Наконец, философия находится во взаимодействии с практическим миром, его идеалами и его строем жизни. Ибо она ведь не что иное, как уразумение воли, ее правил, целей и благ. Воля находит свое выражение в строе жизни хозяйственной, правовой, государственной, в области господства над природой и нравственности. И только на них, стало быть, может быть вскрыта сущность волевого поведения. Они все проникнуты отношениями целеустановления, связанности и правила. Отсюда вытекает глубочайшая проблема философии в этой области: великий вопрос о том, выводимы ли правила из целей.

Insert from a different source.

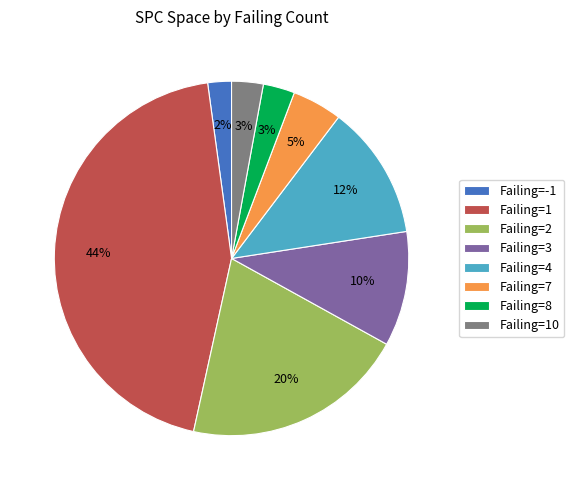

True or false: Failing=7 accounts for 5% of the total.

True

Мысль, до которой поднялся Кант своим категорическим императивом, может быть развита далее так: в нравственном мире существует лишь одно безусловно прочное, а именно то, что взаимная связанность воли, в условленном соглашении или молчаливом допущении наличности взаимности, обладает безусловной обязательностью для всякого сознания; поэтому правомерность, честность, верность, правдивость образуют прочный остов морального мира; ему подчинены все цели и все правила жизни, даже доброта и стремление к совершенству подчинены в следующей постепенности долженствования: от обязательного нисходит к моральному требованию доброты и самопожертвования другим, а оттуда – к личному совершенствованию. Устанавливая сферу влияния нравственных идеалов и отделяя связующее начало долга от подвижности целей, философский анализ морального сознания тем самым определяет и условия образования целевых систем в обществе. Объясняя фактичность жизненных порядков, как они описаны и исследованы в гуманитарных науках, из структуры индивидуума и общества, выводя из телеологического характера последних их развитие и законы их образования, но ставя все эти необходимости под упомянутый нами верховный закон связанности воли, философия превращается во внутреннюю силу, толкающую человека к развитию и к совершенствованию его жизненных порядков, и вместе с тем дает и прочные масштабы для них в нравственных правилах и в реальностях жизни.